Data for this exercise Block Start

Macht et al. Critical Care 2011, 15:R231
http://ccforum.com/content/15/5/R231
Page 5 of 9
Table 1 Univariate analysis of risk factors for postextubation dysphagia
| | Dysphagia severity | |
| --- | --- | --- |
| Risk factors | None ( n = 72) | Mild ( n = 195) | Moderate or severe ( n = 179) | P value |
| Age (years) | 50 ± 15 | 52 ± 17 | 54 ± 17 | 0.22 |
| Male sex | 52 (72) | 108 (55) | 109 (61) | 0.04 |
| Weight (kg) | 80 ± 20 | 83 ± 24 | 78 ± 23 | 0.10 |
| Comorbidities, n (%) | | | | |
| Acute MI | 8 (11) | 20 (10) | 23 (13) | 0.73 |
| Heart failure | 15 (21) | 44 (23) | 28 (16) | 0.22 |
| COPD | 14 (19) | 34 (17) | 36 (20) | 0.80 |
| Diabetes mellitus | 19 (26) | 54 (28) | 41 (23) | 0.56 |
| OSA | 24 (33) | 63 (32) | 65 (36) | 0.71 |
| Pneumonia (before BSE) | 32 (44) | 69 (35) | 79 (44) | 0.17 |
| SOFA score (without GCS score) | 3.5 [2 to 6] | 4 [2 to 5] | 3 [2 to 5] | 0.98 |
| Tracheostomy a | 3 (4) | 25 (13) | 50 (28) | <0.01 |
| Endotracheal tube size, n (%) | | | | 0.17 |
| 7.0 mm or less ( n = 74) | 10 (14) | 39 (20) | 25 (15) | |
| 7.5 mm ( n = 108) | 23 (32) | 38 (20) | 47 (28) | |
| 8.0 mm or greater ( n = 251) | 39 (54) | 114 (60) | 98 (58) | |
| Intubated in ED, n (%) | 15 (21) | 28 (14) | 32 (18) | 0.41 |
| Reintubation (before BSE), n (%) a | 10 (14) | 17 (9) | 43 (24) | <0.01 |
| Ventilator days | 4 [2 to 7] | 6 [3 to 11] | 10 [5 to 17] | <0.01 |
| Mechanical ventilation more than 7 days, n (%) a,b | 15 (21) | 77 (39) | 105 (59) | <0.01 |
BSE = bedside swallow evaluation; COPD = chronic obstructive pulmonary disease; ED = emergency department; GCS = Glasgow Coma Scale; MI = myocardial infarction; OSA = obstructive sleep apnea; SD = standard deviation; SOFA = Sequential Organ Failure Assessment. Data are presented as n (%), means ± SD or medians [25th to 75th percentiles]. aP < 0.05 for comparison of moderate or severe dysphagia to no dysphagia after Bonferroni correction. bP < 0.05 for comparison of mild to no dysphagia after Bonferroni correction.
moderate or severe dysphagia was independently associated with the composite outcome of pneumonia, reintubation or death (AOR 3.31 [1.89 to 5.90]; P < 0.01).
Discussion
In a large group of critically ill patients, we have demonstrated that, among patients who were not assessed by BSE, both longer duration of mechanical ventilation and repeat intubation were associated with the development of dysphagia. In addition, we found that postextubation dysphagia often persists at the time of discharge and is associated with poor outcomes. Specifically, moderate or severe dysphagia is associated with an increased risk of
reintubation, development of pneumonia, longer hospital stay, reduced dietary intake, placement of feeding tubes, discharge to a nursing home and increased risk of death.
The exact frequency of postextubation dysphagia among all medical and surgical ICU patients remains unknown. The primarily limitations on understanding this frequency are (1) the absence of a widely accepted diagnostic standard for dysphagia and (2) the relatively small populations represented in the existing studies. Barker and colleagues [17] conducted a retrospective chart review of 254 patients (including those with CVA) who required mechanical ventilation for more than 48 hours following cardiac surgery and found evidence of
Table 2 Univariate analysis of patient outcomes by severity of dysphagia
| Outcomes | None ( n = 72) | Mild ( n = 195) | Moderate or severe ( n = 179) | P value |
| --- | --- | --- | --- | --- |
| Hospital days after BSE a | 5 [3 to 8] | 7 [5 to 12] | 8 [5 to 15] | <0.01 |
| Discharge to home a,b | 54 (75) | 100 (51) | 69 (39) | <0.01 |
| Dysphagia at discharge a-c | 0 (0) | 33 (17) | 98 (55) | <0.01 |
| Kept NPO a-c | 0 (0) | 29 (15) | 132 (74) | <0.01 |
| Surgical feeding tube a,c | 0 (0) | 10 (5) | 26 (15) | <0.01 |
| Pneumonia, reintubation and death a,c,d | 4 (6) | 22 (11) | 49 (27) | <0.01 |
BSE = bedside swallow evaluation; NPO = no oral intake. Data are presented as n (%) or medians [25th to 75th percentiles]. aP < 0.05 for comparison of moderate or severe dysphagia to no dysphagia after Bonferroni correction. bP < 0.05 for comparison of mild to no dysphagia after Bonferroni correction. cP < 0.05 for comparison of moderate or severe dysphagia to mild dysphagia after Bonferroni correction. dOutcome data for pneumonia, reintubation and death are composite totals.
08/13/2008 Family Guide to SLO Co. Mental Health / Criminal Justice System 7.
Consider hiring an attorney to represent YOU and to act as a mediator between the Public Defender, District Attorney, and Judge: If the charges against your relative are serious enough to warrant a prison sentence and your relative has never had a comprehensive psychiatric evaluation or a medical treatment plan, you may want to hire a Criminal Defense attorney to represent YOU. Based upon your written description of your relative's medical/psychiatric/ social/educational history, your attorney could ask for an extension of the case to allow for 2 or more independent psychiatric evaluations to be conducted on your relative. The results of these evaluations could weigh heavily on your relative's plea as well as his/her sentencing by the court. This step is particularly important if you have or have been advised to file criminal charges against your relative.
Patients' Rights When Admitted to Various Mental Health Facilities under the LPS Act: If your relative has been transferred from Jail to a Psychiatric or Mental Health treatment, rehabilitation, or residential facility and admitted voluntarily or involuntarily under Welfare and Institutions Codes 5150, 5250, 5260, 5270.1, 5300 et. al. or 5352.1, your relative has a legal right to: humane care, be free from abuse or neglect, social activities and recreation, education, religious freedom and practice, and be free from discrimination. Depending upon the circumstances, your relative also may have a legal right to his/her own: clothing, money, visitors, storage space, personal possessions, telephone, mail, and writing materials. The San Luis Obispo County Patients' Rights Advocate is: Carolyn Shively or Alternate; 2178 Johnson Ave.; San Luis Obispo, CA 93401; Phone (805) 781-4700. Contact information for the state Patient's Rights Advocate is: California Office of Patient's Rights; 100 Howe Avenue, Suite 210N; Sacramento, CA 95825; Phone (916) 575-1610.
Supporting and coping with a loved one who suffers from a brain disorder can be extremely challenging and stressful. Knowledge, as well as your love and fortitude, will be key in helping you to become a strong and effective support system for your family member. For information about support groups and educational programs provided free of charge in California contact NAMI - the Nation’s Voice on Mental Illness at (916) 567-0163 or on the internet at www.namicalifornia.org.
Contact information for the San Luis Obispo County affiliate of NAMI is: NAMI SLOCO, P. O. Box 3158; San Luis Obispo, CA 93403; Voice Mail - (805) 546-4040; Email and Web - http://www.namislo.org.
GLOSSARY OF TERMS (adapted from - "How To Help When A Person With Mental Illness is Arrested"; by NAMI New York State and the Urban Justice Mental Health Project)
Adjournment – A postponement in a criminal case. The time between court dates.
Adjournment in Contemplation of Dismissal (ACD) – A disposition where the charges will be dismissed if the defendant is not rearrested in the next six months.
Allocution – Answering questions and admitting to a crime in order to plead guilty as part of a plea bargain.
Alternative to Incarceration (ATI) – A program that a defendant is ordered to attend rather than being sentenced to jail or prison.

Data for this exercise Block End

▶ _Goal of the exercise_
Write out every record, exactly as written.

▶ _Answer to this exercise_
Macht et al. Critical Care 2011, 15:R231
http://ccforum.com/content/15/5/R231
Page 5 of 9
Table 1 Univariate analysis of risk factors for postextubation dysphagia
| | Dysphagia severity | |
| --- | --- | --- |
| Risk factors | None ( n = 72) | Mild ( n = 195) | Moderate or severe ( n = 179) | P value |
| Age (years) | 50 ± 15 | 52 ± 17 | 54 ± 17 | 0.22 |
| Male sex | 52 (72) | 108 (55) | 109 (61) | 0.04 |
| Weight (kg) | 80 ± 20 | 83 ± 24 | 78 ± 23 | 0.10 |
| Comorbidities, n (%) | | | | |
| Acute MI | 8 (11) | 20 (10) | 23 (13) | 0.73 |
| Heart failure | 15 (21) | 44 (23) | 28 (16) | 0.22 |
| COPD | 14 (19) | 34 (17) | 36 (20) | 0.80 |
| Diabetes mellitus | 19 (26) | 54 (28) | 41 (23) | 0.56 |
| OSA | 24 (33) | 63 (32) | 65 (36) | 0.71 |
| Pneumonia (before BSE) | 32 (44) | 69 (35) | 79 (44) | 0.17 |
| SOFA score (without GCS score) | 3.5 [2 to 6] | 4 [2 to 5] | 3 [2 to 5] | 0.98 |
| Tracheostomy a | 3 (4) | 25 (13) | 50 (28) | <0.01 |
| Endotracheal tube size, n (%) | | | | 0.17 |
| 7.0 mm or less ( n = 74) | 10 (14) | 39 (20) | 25 (15) | |
| 7.5 mm ( n = 108) | 23 (32) | 38 (20) | 47 (28) | |
| 8.0 mm or greater ( n = 251) | 39 (54) | 114 (60) | 98 (58) | |
| Intubated in ED, n (%) | 15 (21) | 28 (14) | 32 (18) | 0.41 |
| Reintubation (before BSE), n (%) a | 10 (14) | 17 (9) | 43 (24) | <0.01 |
| Ventilator days | 4 [2 to 7] | 6 [3 to 11] | 10 [5 to 17] | <0.01 |
| Mechanical ventilation more than 7 days, n (%) a,b | 15 (21) | 77 (39) | 105 (59) | <0.01 |
BSE = bedside swallow evaluation; COPD = chronic obstructive pulmonary disease; ED = emergency department; GCS = Glasgow Coma Scale; MI = myocardial infarction; OSA = obstructive sleep apnea; SD = standard deviation; SOFA = Sequential Organ Failure Assessment. Data are presented as n (%), means ± SD or medians [25th to 75th percentiles]. aP < 0.05 for comparison of moderate or severe dysphagia to no dysphagia after Bonferroni correction. bP < 0.05 for comparison of mild to no dysphagia after Bonferroni correction.
moderate or severe dysphagia was independently associated with the composite outcome of pneumonia, reintubation or death (AOR 3.31 [1.89 to 5.90]; P < 0.01).
Discussion
In a large group of critically ill patients, we have demonstrated that, among patients who were not assessed by BSE, both longer duration of mechanical ventilation and repeat intubation were associated with the development of dysphagia. In addition, we found that postextubation dysphagia often persists at the time of discharge and is associated with poor outcomes. Specifically, moderate or severe dysphagia is associated with an increased risk of
reintubation, development of pneumonia, longer hospital stay, reduced dietary intake, placement of feeding tubes, discharge to a nursing home and increased risk of death.
The exact frequency of postextubation dysphagia among all medical and surgical ICU patients remains unknown. The primarily limitations on understanding this frequency are (1) the absence of a widely accepted diagnostic standard for dysphagia and (2) the relatively small populations represented in the existing studies. Barker and colleagues [17] conducted a retrospective chart review of 254 patients (including those with CVA) who required mechanical ventilation for more than 48 hours following cardiac surgery and found evidence of
Table 2 Univariate analysis of patient outcomes by severity of dysphagia
| Outcomes | None ( n = 72) | Mild ( n = 195) | Moderate or severe ( n = 179) | P value |
| --- | --- | --- | --- | --- |
| Hospital days after BSE a | 5 [3 to 8] | 7 [5 to 12] | 8 [5 to 15] | <0.01 |
| Discharge to home a,b | 54 (75) | 100 (51) | 69 (39) | <0.01 |
| Dysphagia at discharge a-c | 0 (0) | 33 (17) | 98 (55) | <0.01 |
| Kept NPO a-c | 0 (0) | 29 (15) | 132 (74) | <0.01 |
| Surgical feeding tube a,c | 0 (0) | 10 (5) | 26 (15) | <0.01 |
| Pneumonia, reintubation and death a,c,d | 4 (6) | 22 (11) | 49 (27) | <0.01 |
BSE = bedside swallow evaluation; NPO = no oral intake. Data are presented as n (%) or medians [25th to 75th percentiles]. aP < 0.05 for comparison of moderate or severe dysphagia to no dysphagia after Bonferroni correction. bP < 0.05 for comparison of mild to no dysphagia after Bonferroni correction. cP < 0.05 for comparison of moderate or severe dysphagia to mild dysphagia after Bonferroni correction. dOutcome data for pneumonia, reintubation and death are composite totals.
08/13/2008 Family Guide to SLO Co. Mental Health / Criminal Justice System 7.
Consider hiring an attorney to represent YOU and to act as a mediator between the Public Defender, District Attorney, and Judge: If the charges against your relative are serious enough to warrant a prison sentence and your relative has never had a comprehensive psychiatric evaluation or a medical treatment plan, you may want to hire a Criminal Defense attorney to represent YOU. Based upon your written description of your relative's medical/psychiatric/ social/educational history, your attorney could ask for an extension of the case to allow for 2 or more independent psychiatric evaluations to be conducted on your relative. The results of these evaluations could weigh heavily on your relative's plea as well as his/her sentencing by the court. This step is particularly important if you have or have been advised to file criminal charges against your relative.
Patients' Rights When Admitted to Various Mental Health Facilities under the LPS Act: If your relative has been transferred from Jail to a Psychiatric or Mental Health treatment, rehabilitation, or residential facility and admitted voluntarily or involuntarily under Welfare and Institutions Codes 5150, 5250, 5260, 5270.1, 5300 et. al. or 5352.1, your relative has a legal right to: humane care, be free from abuse or neglect, social activities and recreation, education, religious freedom and practice, and be free from discrimination. Depending upon the circumstances, your relative also may have a legal right to his/her own: clothing, money, visitors, storage space, personal possessions, telephone, mail, and writing materials. The San Luis Obispo County Patients' Rights Advocate is: Carolyn Shively or Alternate; 2178 Johnson Ave.; San Luis Obispo, CA 93401; Phone (805) 781-4700. Contact information for the state Patient's Rights Advocate is: California Office of Patient's Rights; 100 Howe Avenue, Suite 210N; Sacramento, CA 95825; Phone (916) 575-1610.
Supporting and coping with a loved one who suffers from a brain disorder can be extremely challenging and stressful. Knowledge, as well as your love and fortitude, will be key in helping you to become a strong and effective support system for your family member. For information about support groups and educational programs provided free of charge in California contact NAMI - the Nation’s Voice on Mental Illness at (916) 567-0163 or on the internet at www.namicalifornia.org.
Contact information for the San Luis Obispo County affiliate of NAMI is: NAMI SLOCO, P. O. Box 3158; San Luis Obispo, CA 93403; Voice Mail - (805) 546-4040; Email and Web - http://www.namislo.org.
GLOSSARY OF TERMS (adapted from - "How To Help When A Person With Mental Illness is Arrested"; by NAMI New York State and the Urban Justice Mental Health Project)
Adjournment – A postponement in a criminal case. The time between court dates.
Adjournment in Contemplation of Dismissal (ACD) – A disposition where the charges will be dismissed if the defendant is not rearrested in the next six months.
Allocution – Answering questions and admitting to a crime in order to plead guilty as part of a plea bargain.
Alternative to Incarceration (ATI) – A program that a defendant is ordered to attend rather than being sentenced to jail or prison.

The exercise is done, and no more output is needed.